Dieses Haus mit allerlei Spuren von Ringelnatz lieben Fernsehstars genauso wie Touristen.

Eine nicht alltägliche Kombination, aber zumindest auf der Hafeninsel von Stralsund auf Anhieb erfolgreich: ein seriöses, angenehmes Stadthotel, vernetzt mit einer "Hafenkneipe", die ebenso heißt. Hier die neue Herberge mit Weitblick aus den oberen Geschossen, einerseits auf die Türme der alten Hansestadt, andererseits aufs Wasser, den Hafen und die spektakulär geschwungene Rügenbrücke, die das Panoramabild nach Osten hin abrundet.

Dort die "Kneipe" mit Historie, kräftig auf die Themen Seefahrt und Fischerei dekoriert und zusätzlich mit Ringelnatz-Zeichnungen an den Fenstern und auf der Speisekarte geschmückt. In Wahrheit ist die "Hafenkneipe" im renovierten Giebelhaus von 1889 heute ein sehr gemütliches, braves und bürgerliches Restaurant.

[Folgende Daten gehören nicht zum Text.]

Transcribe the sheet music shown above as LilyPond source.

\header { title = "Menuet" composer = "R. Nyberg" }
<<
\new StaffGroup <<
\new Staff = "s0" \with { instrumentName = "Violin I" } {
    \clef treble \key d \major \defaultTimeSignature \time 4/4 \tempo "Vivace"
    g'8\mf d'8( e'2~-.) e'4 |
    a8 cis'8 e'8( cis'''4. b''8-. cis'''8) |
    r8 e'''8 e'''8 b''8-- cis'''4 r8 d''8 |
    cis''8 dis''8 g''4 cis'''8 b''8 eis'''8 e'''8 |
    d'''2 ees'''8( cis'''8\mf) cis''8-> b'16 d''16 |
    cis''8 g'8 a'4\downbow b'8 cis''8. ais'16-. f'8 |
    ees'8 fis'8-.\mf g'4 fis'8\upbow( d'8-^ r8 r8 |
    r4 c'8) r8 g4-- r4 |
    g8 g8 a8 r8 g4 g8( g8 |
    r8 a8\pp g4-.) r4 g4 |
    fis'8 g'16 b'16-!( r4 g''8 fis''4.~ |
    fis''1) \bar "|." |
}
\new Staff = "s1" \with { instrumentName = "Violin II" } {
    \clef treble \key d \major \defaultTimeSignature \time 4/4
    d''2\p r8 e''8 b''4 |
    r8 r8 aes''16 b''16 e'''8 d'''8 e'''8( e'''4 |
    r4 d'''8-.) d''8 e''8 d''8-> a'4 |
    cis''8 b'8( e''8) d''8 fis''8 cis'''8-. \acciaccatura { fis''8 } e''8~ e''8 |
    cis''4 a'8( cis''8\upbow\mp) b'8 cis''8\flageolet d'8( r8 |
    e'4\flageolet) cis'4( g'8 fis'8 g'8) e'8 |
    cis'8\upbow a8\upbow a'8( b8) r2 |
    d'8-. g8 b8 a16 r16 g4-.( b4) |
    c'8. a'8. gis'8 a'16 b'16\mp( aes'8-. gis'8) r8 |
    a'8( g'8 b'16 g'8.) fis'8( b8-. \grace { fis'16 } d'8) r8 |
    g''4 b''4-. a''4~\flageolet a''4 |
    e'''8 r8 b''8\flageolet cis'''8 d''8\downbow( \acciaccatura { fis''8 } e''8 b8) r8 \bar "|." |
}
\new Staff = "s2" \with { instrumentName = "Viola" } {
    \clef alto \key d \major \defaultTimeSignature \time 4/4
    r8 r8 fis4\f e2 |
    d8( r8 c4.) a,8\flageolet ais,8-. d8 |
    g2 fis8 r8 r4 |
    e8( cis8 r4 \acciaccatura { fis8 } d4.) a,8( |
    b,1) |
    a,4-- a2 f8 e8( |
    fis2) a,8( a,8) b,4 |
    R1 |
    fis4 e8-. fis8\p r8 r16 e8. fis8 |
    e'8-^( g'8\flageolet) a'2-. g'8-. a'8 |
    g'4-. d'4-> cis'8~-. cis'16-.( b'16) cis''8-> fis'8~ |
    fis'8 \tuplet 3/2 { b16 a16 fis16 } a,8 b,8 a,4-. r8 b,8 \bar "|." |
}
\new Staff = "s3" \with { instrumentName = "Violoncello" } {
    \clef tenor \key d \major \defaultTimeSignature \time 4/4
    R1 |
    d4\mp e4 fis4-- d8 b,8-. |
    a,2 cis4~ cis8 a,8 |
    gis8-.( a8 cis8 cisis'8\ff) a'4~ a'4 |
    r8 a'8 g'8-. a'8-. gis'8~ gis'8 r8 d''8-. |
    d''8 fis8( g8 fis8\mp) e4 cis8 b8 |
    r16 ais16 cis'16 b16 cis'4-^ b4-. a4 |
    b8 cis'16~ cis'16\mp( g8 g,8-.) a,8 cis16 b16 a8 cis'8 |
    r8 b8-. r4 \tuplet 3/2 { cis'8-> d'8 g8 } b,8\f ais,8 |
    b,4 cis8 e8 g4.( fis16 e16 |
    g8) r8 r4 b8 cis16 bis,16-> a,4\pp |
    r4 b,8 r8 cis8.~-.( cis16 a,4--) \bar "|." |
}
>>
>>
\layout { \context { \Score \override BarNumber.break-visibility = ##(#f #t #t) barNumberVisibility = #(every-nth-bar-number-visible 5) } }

Aber was hat Joachim Ringelnatz, der wunderbare Sprachfantast, Poet, Maler und Seemann, damit zu tun? Die alten Stralsunder kennen Haus und Kneipe noch unter dem früheren Namen "Kuttel Daddeldu". Und das war ja nun mal Ringelnatz' bekannteste Figur (neben dem Seepferdchen "Ringelnass", das im Hotel "Hiddenseer" und nebenan im Lokal auch seine Spuren hinterlassen hat).

"Moin, moin", ein nettes Lächeln, ein paar freundliche Erklärungen, und schon reicht Hannelore Nilson, die gute Seele des Hauses, dem Gast die Schlüssel. Zum Beispiel für das Zimmer mit der Nummer 13 (!), das Studio ganz oben, das auch "Penthouse" genannt wird. Es ist ein nahezu komplett verglaster Aufbau über den drei Stockwerken, eine schmale Treppe führt dorthin. Fahrstuhl? Fehlanzeige - das Haus hat nur 176 Quadratmeter. Dafür aber, zumindest vom Studio und den Zimmern in den oberen Stockwerken aus, einen Traumblick: nach vorn übers Wasser, nach hinten auf die Stadt.

Die Lage ist ideal: Direkt nebenan eröffnet im Juli das "Ozeaneum", Deutschlands größte Meeresschau. Zur "Gorch Fock", vor 75 Jahren bei Blohm & Voss gebaut und seit 2003 in Stralsund vor Anker, sind es nur ein paar Schritte. Auch in die Altstadt mit ihren backsteinroten Kaufmannshäusern, Kirchen und Klöstern - ein Weltkulturerbe - läuft man kaum zehn Minuten zu Fuß. Die 20 Zimmer - 13 im Neubau und sieben über der "Hafenkneipe" - sind hell möbliert.

Schon viel Fernseh-Prominenz hat sich in dieser Umgebung wohl gefühlt, etwa Claus Theo Gärtner ("Matula") und, gleich über viele Wochen, Joseph Vilsmaier, Regisseur des "Gustloff"-Films. Das viel diskutierte TV-Drama wurde nämlich größtenteils hier, direkt vor der Tür, gedreht. Die "Hafenkneipe" hat man dafür zum Kolonialwarenladen gemacht. Aber hinter der Fassade lief die Wirtschaft auf vollen Touren.

Restaurantleiterin Claudia Harms und ihre Crew verwöhnten nach den anstrengenden Drehtagen die Stars von Lauterbach bis Wiesinger, zum Beispiel mit Matjes an Pumpernickel oder einer Sauerkrautsuppe nach dem angeblichen "Geheimrezept von "Mudder Ringelnatz".

Den Erkenntnissen ihres Sohns und seinem Daddeldu schließen sich alle und auch der Autor dieser Zeilen nur zu gern an, wie etwa diese aus dem Gedicht "Hafenkneipe":

"Die Matrosen kommen, gehen. / Alles lebt vom Wiedersehen. / Ein gegangener Gast sehnt sich zurück."